Atas aduan dari Candra Irawan Santoso binti Mariyati bersama Wakid, Dirinya resmi melaporkan Sihafudin bersama Kolipah kepada Polres Bojonegoro atas dugaan pengusiran dan sengaja mengklaim bahwa tanah yang ditempati keluarga Candra bersama ibunya sudah ada bukti AJB yang diterbitkan oleh pihak pemerintah desa pada tahun 2006 silam, saat ini masih saja mau dikuasai oleh keluarga Kolipah.
Sementara, pada saat Kepala Desa Cangaan era kepemimpinan Jamil , Keluarga Hadi dan Kolipah anak dari Yamidin pernah dilakukan mediasi ditingkat desa, hasilnya pihak keluarga Yamidin mengakui bahwa bukti segel tanah yang diklaim bukanlah bidang tanah yang ditempati Mariyati, sejarah tanah ini ada dan dilihat dari D III dan C Desa sudah jelas ini Milik keluarga Wakid bersaudara dan saksi masih hidup kenapa masih saja berulah untuk menggagahi tanah yang sudah jelas kepemilikannya ” tutur Sunyoto Bupati LSM LiRA.
Sunyoto menambahkan, agar tidak terjadi saling tuding dan menjadi tindakan intimidasi kedua pihak maka saya laporkan, karena saat ini situasi desa cangaan juga lagi hangat-hangatnya mendapatkan program PTSL, selain itu Ketua PTSL desa cangaan juga diduga diluar batas kewenangan sebagai panitia, seakan malah membantu dan memihak keluarga Kolipah untuk memiliki sebidang tanah tersebut. Atas perbuatanya kami resmi laporkan kepada pihak Polres Bojonegoro ” ucapnya.

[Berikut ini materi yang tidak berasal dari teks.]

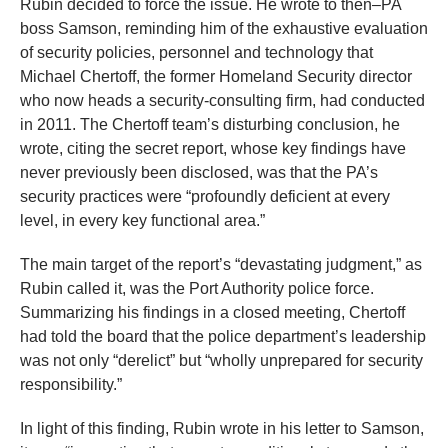
Rubin decided to force the issue. He wrote to then–PA
the
boss Samson, reminding him of the exhaustive evaluation
site
of security policies, personnel and technology that
rather
Michael Chertoff, the former Homeland Security director
than
who now heads a security-consulting firm, had conducted
go
in 2011. The Chertoff team’s disturbing conclusion, he
wrote, citing the secret report, whose key findings have
through
never previously been disclosed, was that the PA’s
menu
security practices were “profoundly deficient at every
items.
level, in every key functional area.”
The main target of the report’s “devastating judgment,” as
Rubin called it, was the Port Authority police force.
Summarizing his findings in a closed meeting, Chertoff
had told the board that the police department’s leadership
was not only “derelict” but “wholly unprepared for security
responsibility.”
In light of this finding, Rubin wrote in his letter to Samson,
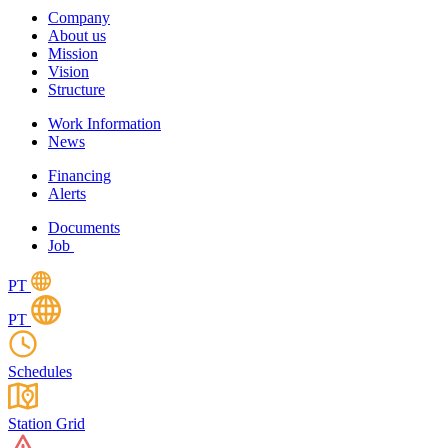
Company
About us
Mission
Vision
Structure
Work Information
News
Financing
Alerts
Documents
Job
PT
PT
Schedules
Station Grid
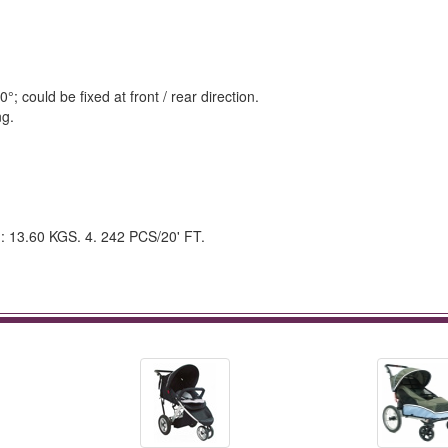
 could be fixed at front / rear direction.
ng.
.: 13.60 KGS. 4. 242 PCS/20' FT.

Makin meruncing permasalahan sebidang tanah di desanya, Imam Subendi Beberapa waktu lalu mengatakan, kalau memang sama- sama punya bukti kita sarankan untuk memakai jalur hukum saja.
Disinggung soal adanya pengusiran yang dialami salah satu warganya, Kades cangaan menampik adanya pengusiran yang dilakukan oleh salah satu panitia PTSL .(red).